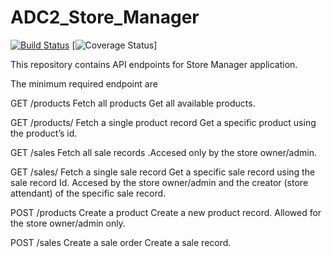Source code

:# ADC2_Store_Manager

[![Build Status](https://travis-ci.org/MbugwaSami/ADC2-Store-Manager-Api.svg?branch=develop)](https://travis-ci.org/MbugwaSami/ADC2-Store-Manager-Api)
[![Coverage Status](https://coveralls.io/repos/github/MbugwaSami/ADC2-Store-Manager-Api/badge.svg?branch=develop)]

This repository  contains API endpoints for  Store Manager application.

The minimum required endpoint are  

GET /products	Fetch all products	Get all available products.

GET /products/	Fetch a single product record	Get a specific product using the product’s id.

GET /sales	Fetch all sale records	.Accesed only by the store owner/admin.

GET /sales/	Fetch a single sale record	Get a specific sale record using the sale record Id. Accesed by the store owner/admin and the creator (store attendant) of the specific sale record.

POST /products	Create a product	Create a new product record. Allowed for  the store owner/admin only.

POST /sales	Create a sale order	Create a sale record.
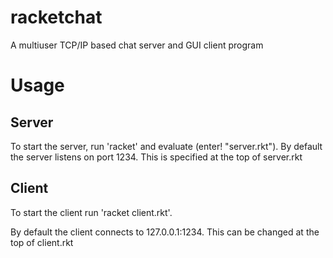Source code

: # racketchat
A multiuser TCP/IP based chat server and GUI client program

Usage
=====
Server
------
To start the server, run 'racket' and evaluate (enter! "server.rkt"). 
By default the server listens on port 1234. This is specified at the top of server.rkt

Client
------
To start the client run 'racket client.rkt'.

By default the client connects to 127.0.0.1:1234. This can be changed at the top of client.rkt
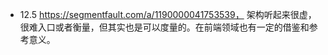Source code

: - 12.5  https://segmentfault.com/a/1190000041753539， 架构听起来很虚，很难入口或者衡量，但其实也是可以度量的。在前端领域也有一定的借鉴和参考意义。
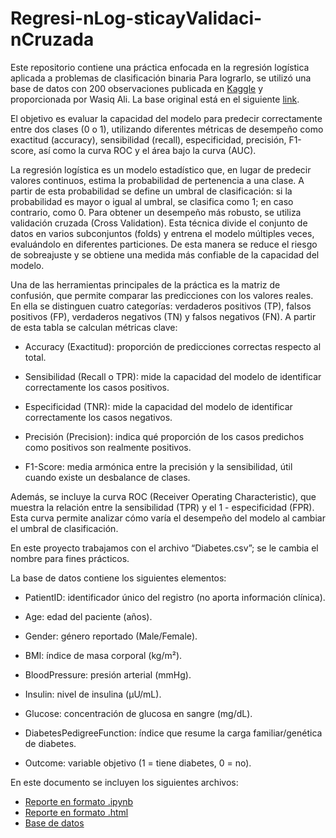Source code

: # Regresi-nLog-sticayValidaci-nCruzada

Este repositorio contiene una práctica enfocada en la regresión logística aplicada a problemas de clasificación binaria Para lograrlo, se utilizó una base de datos con 200 observaciones publicada en [Kaggle](https://www.kaggle.com/datasets) y proporcionada por Wasiq Ali. La base original está en el siguiente [link](https://www.kaggle.com/datasets/wasiqaliyasir/diabates-dataset).  

El objetivo es evaluar la capacidad del modelo para predecir correctamente entre dos clases (0 o 1), utilizando diferentes métricas de desempeño como exactitud (accuracy), sensibilidad (recall), especificidad, precisión, F1-score, así como la curva ROC y el área bajo la curva (AUC).

La regresión logística es un modelo estadístico que, en lugar de predecir valores continuos, estima la probabilidad de pertenencia a una clase. A partir de esta probabilidad se define un umbral de clasificación: si la probabilidad es mayor o igual al umbral, se clasifica como 1; en caso contrario, como 0.
Para obtener un desempeño más robusto, se utiliza validación cruzada (Cross Validation). Esta técnica divide el conjunto de datos en varios subconjuntos (folds) y entrena el modelo múltiples veces, evaluándolo en diferentes particiones. De esta manera se reduce el riesgo de sobreajuste y se obtiene una medida más confiable de la capacidad del modelo.

Una de las herramientas principales de la práctica es la matriz de confusión, que permite comparar las predicciones con los valores reales. En ella se distinguen cuatro categorías: verdaderos positivos (TP), falsos positivos (FP), verdaderos negativos (TN) y falsos negativos (FN). A partir de esta tabla se calculan métricas clave:

* Accuracy (Exactitud): proporción de predicciones correctas respecto al total.

* Sensibilidad (Recall o TPR): mide la capacidad del modelo de identificar correctamente los casos positivos.

* Especificidad (TNR): mide la capacidad del modelo de identificar correctamente los casos negativos.

* Precisión (Precision): indica qué proporción de los casos predichos como positivos son realmente positivos.

* F1-Score: media armónica entre la precisión y la sensibilidad, útil cuando existe un desbalance de clases.

Además, se incluye la curva ROC (Receiver Operating Characteristic), que muestra la relación entre la sensibilidad (TPR) y el 1 - especificidad (FPR). Esta curva permite analizar cómo varía el desempeño del modelo al cambiar el umbral de clasificación.

En este proyecto trabajamos con el archivo “Diabetes.csv”; se le cambia el nombre para fines prácticos.

La base de datos contiene los siguientes elementos:

* PatientID: identificador único del registro (no aporta información clínica).

* Age: edad del paciente (años).

* Gender: género reportado (Male/Female).

* BMI: índice de masa corporal (kg/m²).

* BloodPressure: presión arterial (mmHg).

* Insulin: nivel de insulina (μU/mL).

* Glucose: concentración de glucosa en sangre (mg/dL).

* DiabetesPedigreeFunction: índice que resume la carga familiar/genética de diabetes.

* Outcome: variable objetivo (1 = tiene diabetes, 0 = no).

En este documento se incluyen los siguientes archivos: 
* [Reporte en formato .ipynb]("A2.1_645700.ipynb")
* [Reporte en formato .html]("A2.1_645700.html")
* [Base de datos]("Diabetes.csv")
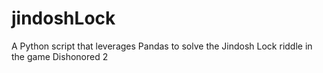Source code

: # jindoshLock
A Python script that leverages Pandas to solve the Jindosh Lock riddle in the game Dishonored 2
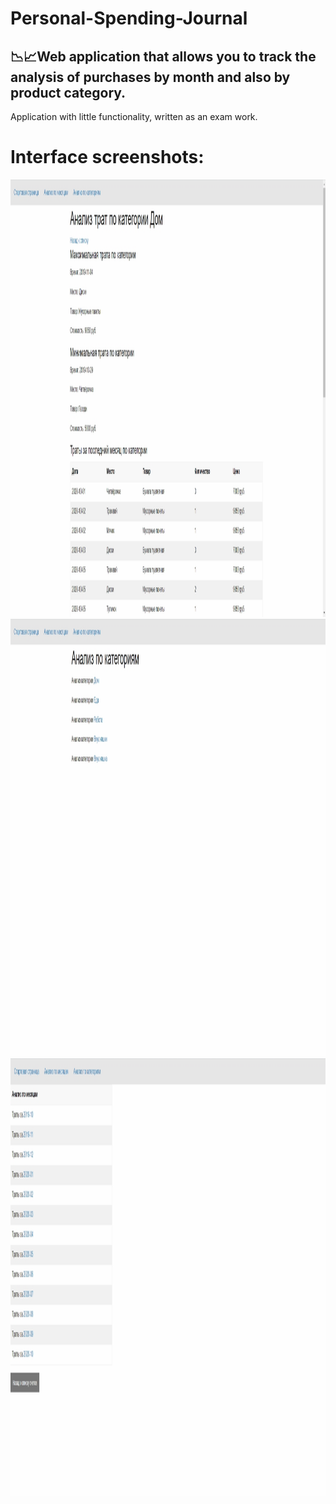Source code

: # Personal-Spending-Journal
📉📈Web application that allows you to track the analysis of purchases by month and also by product category.
--- 
Application with little functionality, written as an exam work.

# Interface screenshots:
<img src="https://github.com/Andrew-Garanin/Personal-Spending-Journal/blob/master/screenshots/Screenshot_1.jpg" width="1200" height="700"/>
<img src="https://github.com/Andrew-Garanin/Personal-Spending-Journal/blob/master/screenshots/Screenshot_2.jpg" width="1200" height="700"/>
<img src="https://github.com/Andrew-Garanin/Personal-Spending-Journal/blob/master/screenshots/Screenshot_3.jpg" width="1200" height="700"/>
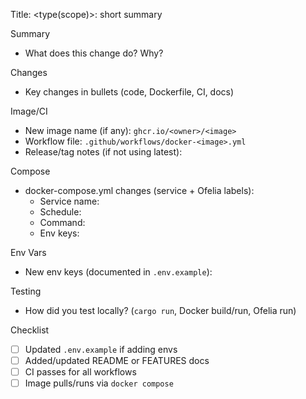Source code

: Title: <type(scope)>: short summary

Summary
- What does this change do? Why?

Changes
- Key changes in bullets (code, Dockerfile, CI, docs)

Image/CI
- New image name (if any): `ghcr.io/<owner>/<image>`
- Workflow file: `.github/workflows/docker-<image>.yml`
- Release/tag notes (if not using latest):

Compose
- docker-compose.yml changes (service + Ofelia labels):
  - Service name:
  - Schedule:
  - Command:
  - Env keys:

Env Vars
- New env keys (documented in `.env.example`):

Testing
- How did you test locally? (`cargo run`, Docker build/run, Ofelia run)

Checklist
- [ ] Updated `.env.example` if adding envs
- [ ] Added/updated README or FEATURES docs
- [ ] CI passes for all workflows
- [ ] Image pulls/runs via `docker compose`
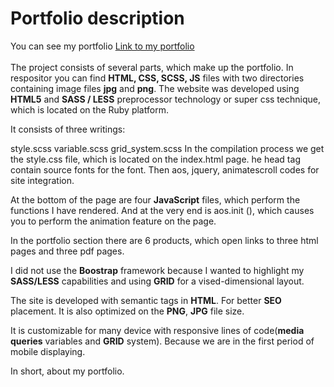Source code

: <h1>Portfolio description</h1>
You can see my portfolio <a href="https://mirkogitdata.github.io"  target="_blank">Link to my portfolio</a>
<br> 
<br>
The project consists of several parts, which make up the portfolio. In respositor you can find <b>HTML, CSS, SCSS, JS</b> files with two directories containing image files <b>jpg</b> and <b>png</b>.
The website was developed using <b>HTML5</b> and <b>SASS / LESS</b> preprocessor technology or super css technique, which is located on the Ruby platform.

It consists of three writings:

style.scss variable.scss grid_system.scss In the compilation process we get the style.css file, which is located on the index.html page. he head tag contain source fonts for the font. Then aos, jquery, animatescroll codes for site integration.

At the bottom of the page are four <b>JavaScript</b> files, which perform the functions I have rendered. And at the very end is aos.init (), which causes you to perform the animation feature on the page.

In the portfolio section there are 6 products, which open links to three html pages and three pdf pages.

I did not use the <b>Boostrap</b> framework because I wanted to highlight my <b>SASS/LESS</b> capabilities and using <b>GRID</b> for a vised-dimensional layout.

The site is developed with semantic tags in <b>HTML</b>. For better <b>SEO</b> placement. It is also optimized on the <b>PNG</b>, <b>JPG</b> file size.

It is customizable for many device with responsive lines of code(<b>media queries</b> variables and <b>GRID</b> system). Because we are in the first period of mobile displaying.

In short, about my portfolio.

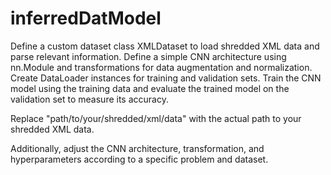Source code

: # inferredDatModel

Define a custom dataset class XMLDataset to load shredded XML data and parse relevant information.
Define a simple CNN architecture using nn.Module and transformations for data augmentation and normalization.
Create DataLoader instances for training and validation sets.
Train the CNN model using the training data and evaluate the trained model on the validation set to measure its accuracy.

Replace "path/to/your/shredded/xml/data" with the actual path to your shredded XML data. 

Additionally, adjust the CNN architecture, transformation, and hyperparameters according to a specific problem and dataset.
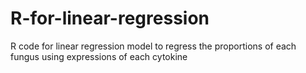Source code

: # R-for-linear-regression
R code for linear regression model to regress the proportions of each fungus using expressions of each cytokine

+++

# Directive
Copy out every line of the data where the word "casos" occurs.

# Task result
* Sensibilidad (Recall o TPR): mide la capacidad del modelo de identificar correctamente los casos positivos.
* Especificidad (TNR): mide la capacidad del modelo de identificar correctamente los casos negativos.
* Precisión (Precision): indica qué proporción de los casos predichos como positivos son realmente positivos.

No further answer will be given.